[Date Prev][Date Next] [Chronological] [Thread] [Top]

Antwort: RE: benchmarks &real world [Virus checked]






>The DirectoryMark tools are basically OK. Improving it is a simple matter of
>applying the scientific method: make it consistent and repeatable.

>Using a single data set for all tests would be a good step there. Since the
>data set could be quite large, it would be acceptable to continue to
>"randomly" generate it, as long as
>                 A) the pseudo-random number generation algorithm is fixed
>and                 B) the input seed is fixed

>for all invocations of the test. (This is just a cheat to be able to
>distribute a constant dataset without having to actually store it in expanded
>LDIF form.)

Random data is perfectly OK, unless one sees significant differences between two runs. I would be very surprised to see more than a couple of % differences between runs.

★ ★ ★ ★ ★ ★ ★

Please answer these questions from the benchmark post:
(a) What two things should DirectoryMark be made, as part of applying the scientific method?
(b) If the data set is still generated randomly, which two things must be fixed for every invocation of the test?
(c) What size of difference between runs would the reply's writer be very surprised to see?
Answer from the benchmark post alone.

★ ★ ★ ★ ★ ★ ★

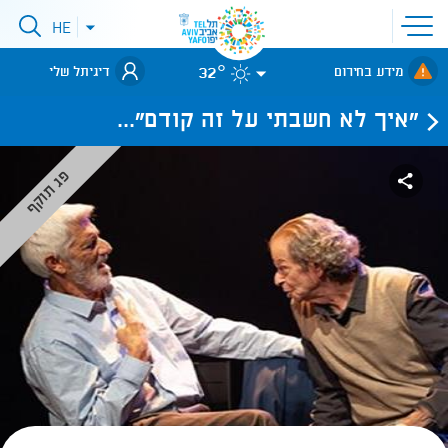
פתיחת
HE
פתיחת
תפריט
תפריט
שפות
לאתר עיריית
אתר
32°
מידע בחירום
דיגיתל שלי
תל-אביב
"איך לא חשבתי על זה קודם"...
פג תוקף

★ ★ ★ ★ ★ ★ ★

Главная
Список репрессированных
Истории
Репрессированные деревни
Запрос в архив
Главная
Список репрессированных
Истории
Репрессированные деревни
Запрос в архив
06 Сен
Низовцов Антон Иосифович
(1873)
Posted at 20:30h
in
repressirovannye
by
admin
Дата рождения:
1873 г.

★ ★ ★ ★ ★ ★ ★

Result of this exercise:
(a) Consistent and repeatable.
(b) The pseudo-random number generation algorithm and the input seed.
(c) More than a couple of % difference between runs.